§ Extract provided
::::::::

[Django] #16025: distinct does not apply to aggregated querysets

6 views
Skip to first unread message

Django

unread,
May 14, 2011, 1:58:36 PM5/14/11
to django-...@googlegroups.com
#16025: distinct does not apply to aggregated querysets
----------------------+----------------------------------------------
Reporter: micolous | Owner: nobody
Type: Bug | Status: new
Milestone: | Component: Database layer (models, ORM)
Version: 1.3 | Severity: Normal
Keywords: | Triage Stage: Unreviewed
Has patch: 0 | Easy pickings: 0
----------------------+----------------------------------------------
When applying .distinct() to a QuerySet, performing an aggregation using
.aggregate() on that will only ensure that the aggregation result is
distinct. As a result, this prevents you from doing a query where you
want the input to the aggregation to have distinct rows.

Take the example models:

{{{
class Category(Model):
label = CharField(max_length=128)

class Food(Model):
name = CharField(max_length=128)
categories = ManyToManyField(Category)
kilojoules_per_kg = PositiveIntegerField()
}}}

If you then did a query on which you selected a couple of Categories as
foreign keys (eg: "Pizza Toppings" and "Fruits"), you'd end up with a list
of Foods that would contain duplicates where a food item fits in multiple
categories (eg: "Apple", "Orange", "Pineapple", "Pineapple", "Bacon" and
"Cheese" ...).

If you then wanted to then find the average number of kilojoules per
kilogram for items in those groups and eliminate duplicates (Pineapple),
the documentation would lead you to do this:

{{{
qs.distinct().aggregate(Average('kilojoules_per_kg'))
}}}

However instead of counting Pineapple once, Pineapple would be counted
twice, as the distinct() call would only apply to the result of the
aggregation, not to the input of it.

{{{
>>> qs.distinct().aggregate(Average('kilojoules_per_kg')) ==
qs.aggregate(Average('kilojoules_per_kg'))
True
}}}

Instead, .distinct() before .aggregate() should instead cause a subquery
to be executed to filter the results before passing it to the aggregation
functions. There doesn't seem a way to presently execute a query like
this using the Django ORM.

.distinct() after an aggregation should cause the results of the
aggregation to be filtered so only distinct records are returned (which is
the current behavior).

I've managed to confirm this behavior in Django 1.2.3 and 1.3.

--
Ticket URL: <http://code.djangoproject.com/ticket/16025>
Django <https://code.djangoproject.com/>
The Web framework for perfectionists with deadlines.

::::::::

§ Exercise set
1. From the Django ticket, extract the passage starting with "Instead, .distinct() before" and going on through "the current behavior).".
2. Extend the Django ticket, picking up right after its last line.
The items placed after the Django ticket play no part in this work.

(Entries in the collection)
::::::::

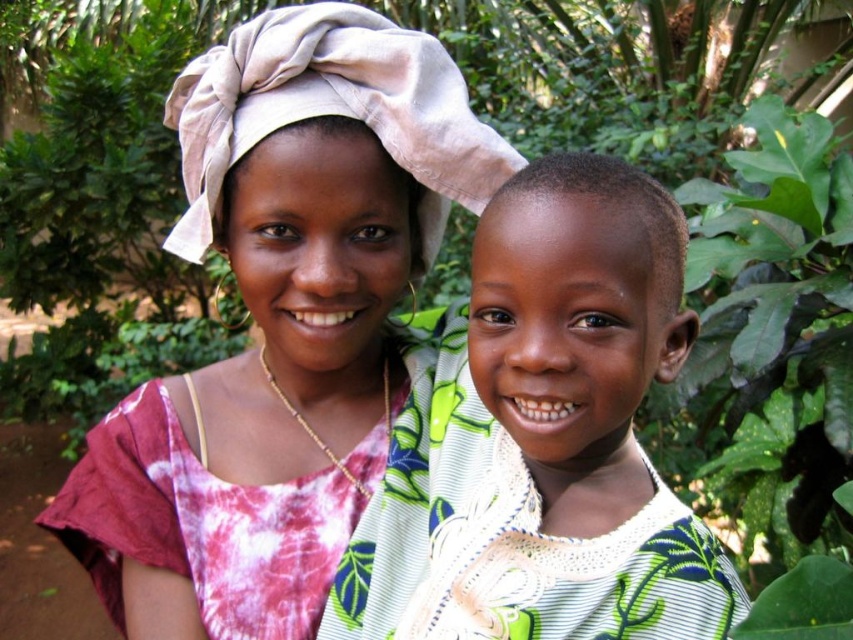
You are a photographer trying to capture a photo of the green leafy fabric at center and the smooth skin head at center. Which object should you focus on first if you want to ensure both are in sharp focus?

The green leafy fabric at center has a larger size compared to smooth skin head at center, so focusing on the green leafy fabric at center first would help ensure both are in sharp focus because it is larger and likely closer to the camera.

You are a photographer trying to capture a portrait of the two people in the scene. You want to ensure that the green leafy fabric at center and the smooth skin head at center are both visible in the frame. Based on their positions, which object should you adjust your focus to first to ensure both are in the same plane of focus?

The green leafy fabric at center is below the smooth skin head at center, so you should focus on the smooth skin head at center first to ensure both are in the same plane of focus since it is higher up and adjusting focus there would naturally include the lower object in the frame.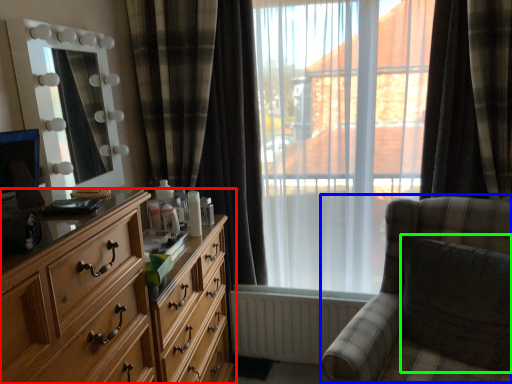
Question: Estimate the real-world distances between objects in this image. Which object is closer to chest of drawers (highlighted by a red box), rocking chair (highlighted by a blue box) or swivel chair (highlighted by a green box)?

Choices:
 (A) rocking chair
 (B) swivel chair

Answer: (A)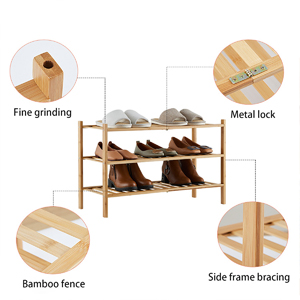
Where is `shoes on bottom shelf`? shoes on bottom shelf is located at coordinates (123, 177), (137, 175), (172, 171), (188, 171).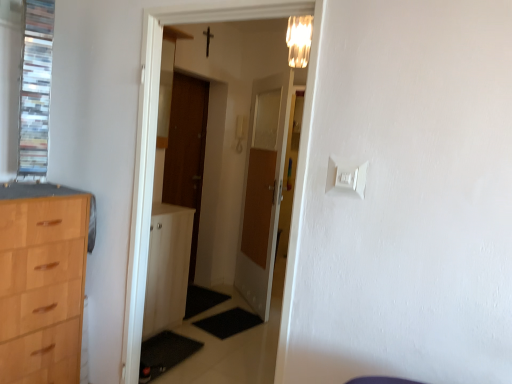
Question: Can you confirm if wooden door at center, the second door in the left-to-right sequence, is smaller than matte glass light fixture at upper center?

Choices:
 (A) no
 (B) yes

Answer: (A)

Question: Does wooden door at center, the second door in the left-to-right sequence, contain matte glass light fixture at upper center?

Choices:
 (A) no
 (B) yes

Answer: (A)

Question: From the image's perspective, is wooden door at center, the second door in the left-to-right sequence, on top of matte glass light fixture at upper center?

Choices:
 (A) no
 (B) yes

Answer: (A)

Question: Can you confirm if wooden door at center, the second door in the left-to-right sequence, is wider than matte glass light fixture at upper center?

Choices:
 (A) no
 (B) yes

Answer: (A)

Question: Is wooden door at center, which is the first door from right to left, far away from matte glass light fixture at upper center?

Choices:
 (A) yes
 (B) no

Answer: (B)

Question: Is matte glass light fixture at upper center bigger or smaller than metallic cross at upper center?

Choices:
 (A) small
 (B) big

Answer: (B)

Question: Do you think matte glass light fixture at upper center is within metallic cross at upper center, or outside of it?

Choices:
 (A) outside
 (B) inside

Answer: (A)

Question: From the image's perspective, is matte glass light fixture at upper center located above or below metallic cross at upper center?

Choices:
 (A) above
 (B) below

Answer: (B)

Question: Would you say matte glass light fixture at upper center is to the left or to the right of metallic cross at upper center in the picture?

Choices:
 (A) right
 (B) left

Answer: (A)

Question: From the image's perspective, is white plastic light switch at upper center above or below wooden door at center, the first door from the left?

Choices:
 (A) below
 (B) above

Answer: (A)

Question: Is white plastic light switch at upper center inside the boundaries of wooden door at center, the 2th door in the right-to-left sequence, or outside?

Choices:
 (A) outside
 (B) inside

Answer: (A)

Question: Looking at the image, does white plastic light switch at upper center seem bigger or smaller compared to wooden door at center, the 2th door in the right-to-left sequence?

Choices:
 (A) small
 (B) big

Answer: (A)

Question: In the image, is white plastic light switch at upper center positioned in front of or behind wooden door at center, the 2th door in the right-to-left sequence?

Choices:
 (A) behind
 (B) front

Answer: (B)

Question: In the image, is metallic cross at upper center positioned in front of or behind white plastic light switch at upper center?

Choices:
 (A) behind
 (B) front

Answer: (A)

Question: Is point (205, 56) positioned closer to the camera than point (330, 190)?

Choices:
 (A) closer
 (B) farther

Answer: (B)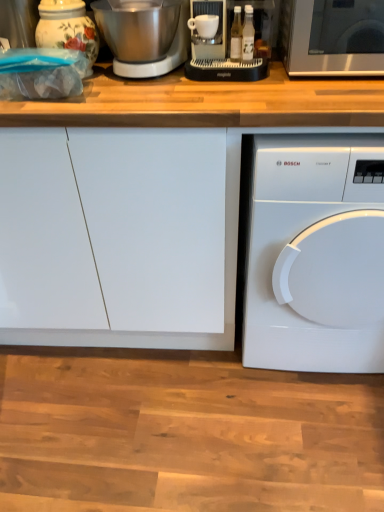
Question: Is white glossy dishwasher at lower right wider than porcelain floral jar at upper left?

Choices:
 (A) no
 (B) yes

Answer: (B)

Question: Is white glossy dishwasher at lower right positioned beyond the bounds of porcelain floral jar at upper left?

Choices:
 (A) no
 (B) yes

Answer: (B)

Question: Is white glossy dishwasher at lower right positioned in front of porcelain floral jar at upper left?

Choices:
 (A) no
 (B) yes

Answer: (B)

Question: Could you tell me if white glossy dishwasher at lower right is turned towards porcelain floral jar at upper left?

Choices:
 (A) no
 (B) yes

Answer: (A)

Question: Does white glossy dishwasher at lower right have a smaller size compared to porcelain floral jar at upper left?

Choices:
 (A) yes
 (B) no

Answer: (B)

Question: From a real-world perspective, is wooden at upper center above or below porcelain floral jar at upper left?

Choices:
 (A) below
 (B) above

Answer: (A)

Question: From their relative heights in the image, would you say wooden at upper center is taller or shorter than porcelain floral jar at upper left?

Choices:
 (A) short
 (B) tall

Answer: (B)

Question: Is wooden at upper center situated inside porcelain floral jar at upper left or outside?

Choices:
 (A) outside
 (B) inside

Answer: (A)

Question: Is point (200, 86) closer or farther from the camera than point (39, 31)?

Choices:
 (A) closer
 (B) farther

Answer: (A)

Question: Based on their sizes in the image, would you say wooden at upper center is bigger or smaller than sleek silver microwave at upper right?

Choices:
 (A) big
 (B) small

Answer: (A)

Question: Is wooden at upper center to the left or to the right of sleek silver microwave at upper right in the image?

Choices:
 (A) right
 (B) left

Answer: (B)

Question: In the image, is wooden at upper center positioned in front of or behind sleek silver microwave at upper right?

Choices:
 (A) behind
 (B) front

Answer: (B)

Question: Considering the positions of point (259, 98) and point (340, 42), is point (259, 98) closer or farther from the camera than point (340, 42)?

Choices:
 (A) closer
 (B) farther

Answer: (A)

Question: Is white glossy dishwasher at lower right spatially inside wooden at upper center, or outside of it?

Choices:
 (A) outside
 (B) inside

Answer: (B)

Question: From a real-world perspective, is white glossy dishwasher at lower right positioned above or below wooden at upper center?

Choices:
 (A) below
 (B) above

Answer: (A)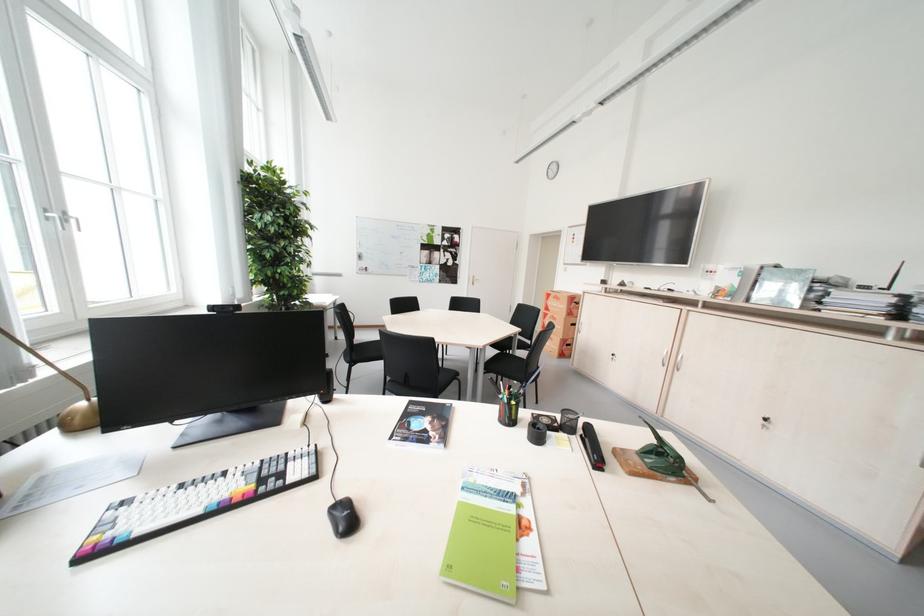
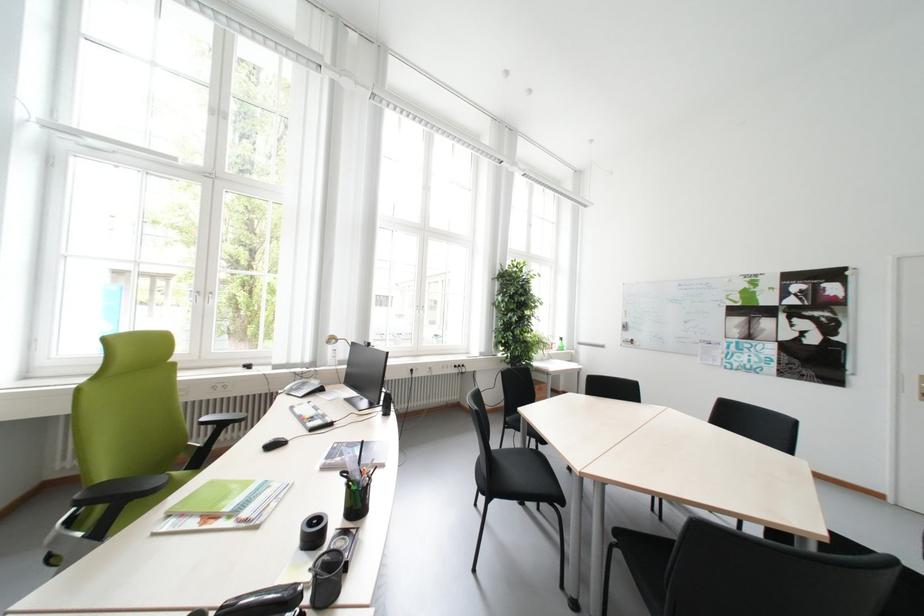
The point at (358, 265) is marked in the first image. Where is the corresponding point in the second image?

(621, 338)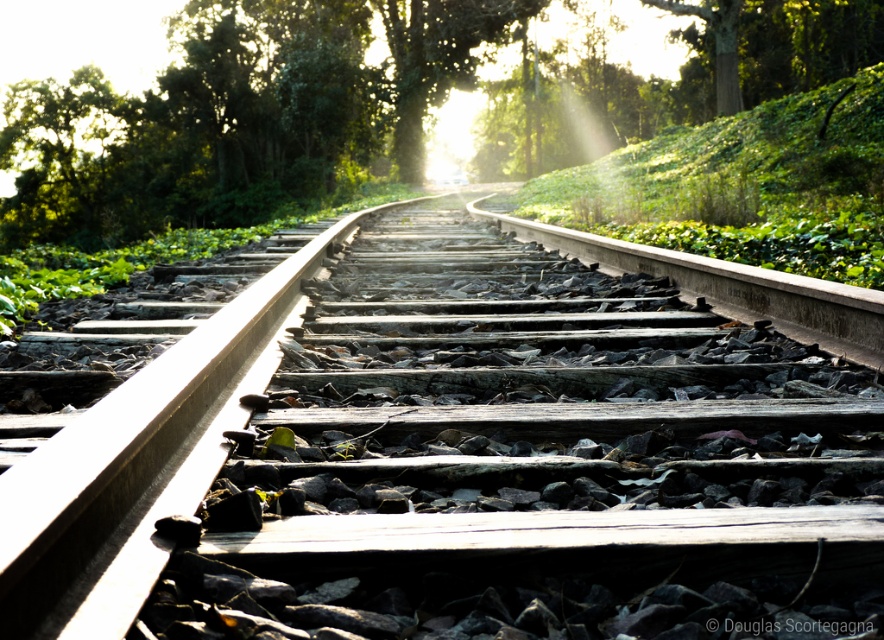
You are standing at the starting point of the railway track and see the wooden track at center and the green leafy tree at center. Which object is positioned to the right side from your perspective?

The wooden track at center is to the right of the green leafy tree at center, so the wooden track at center is positioned to the right side from your perspective.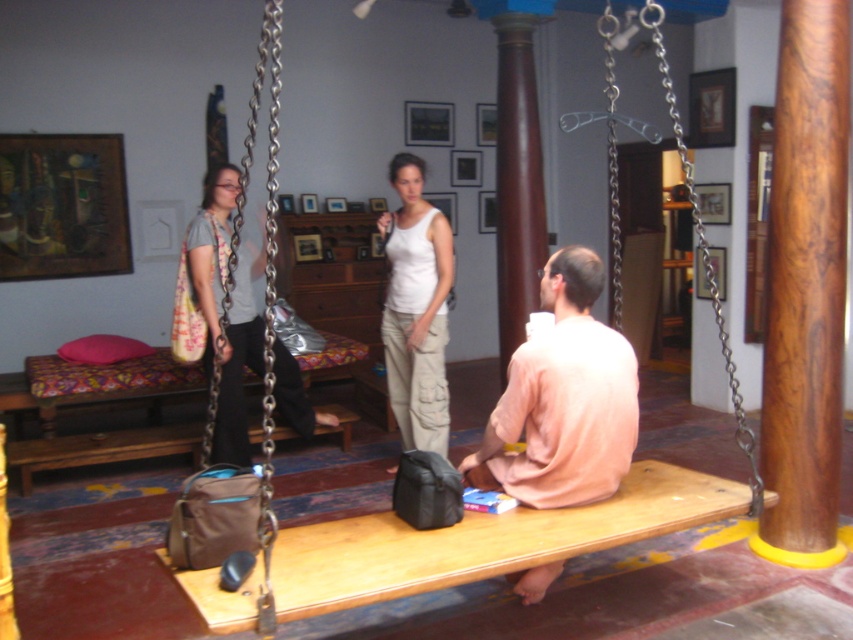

::::::::

§ Outputs for the tasks
1.
Instead, .distinct() before .aggregate() should instead cause a subquery
to be executed to filter the results before passing it to the aggregation
functions. There doesn't seem a way to presently execute a query like
this using the Django ORM.

.distinct() after an aggregation should cause the results of the
aggregation to be filtered so only distinct records are returned (which is
the current behavior).

2.
Django

unread,
May 15, 2011, 4:25:06 AM5/15/11
to django-...@googlegroups.com
#16025: distinct does not apply to aggregated querysets
-------------------------------------+-------------------------------------
Reporter: micolous | Owner: nobody
Type: Bug | Status: new
Milestone: | Component: Database layer
Version: 1.3 | (models, ORM)
Resolution: | Severity: Normal
Triage Stage: | Keywords:
Unreviewed | Has patch: 0
Needs documentation: 0 | Needs tests: 0
Patch needs improvement: 0 | Easy pickings: 0
-------------------------------------+-------------------------------------
Changes (by micolous):

* needs_better_patch: => 0
* needs_tests: => 0
* needs_docs: => 0


Comment:

I'm aware wrote "Average" here instead of "Avg" -- I meant "Avg". The
rest of the bug still applies, I was trying to make an example of the
error that was effecting my application using different models (because my
application's models are rather complex).

--
Ticket URL: <http://code.djangoproject.com/ticket/16025#comment:1>

Django

unread,
May 20, 2011, 11:58:05 PM5/20/11
to django-...@googlegroups.com
#16025: distinct does not apply to aggregated querysets
------------------------------------+---------------------------------
Reporter: micolous | Owner: nobody
Type: Bug | Status: new
Milestone: | Component: ORM aggregation
Version: 1.3 | Severity: Normal
Resolution: | Keywords:
Triage Stage: Accepted | Has patch: 0
Needs documentation: 0 | Needs tests: 0
Patch needs improvement: 0 | Easy pickings: 0
------------------------------------+---------------------------------
Changes (by ramiro):

* component: Database layer (models, ORM) => ORM aggregation
* stage: Unreviewed => Accepted


Comment:

Does your Food model have any `Meta.ordering` model option or does the
queryset have a `order_by()` call somewhere?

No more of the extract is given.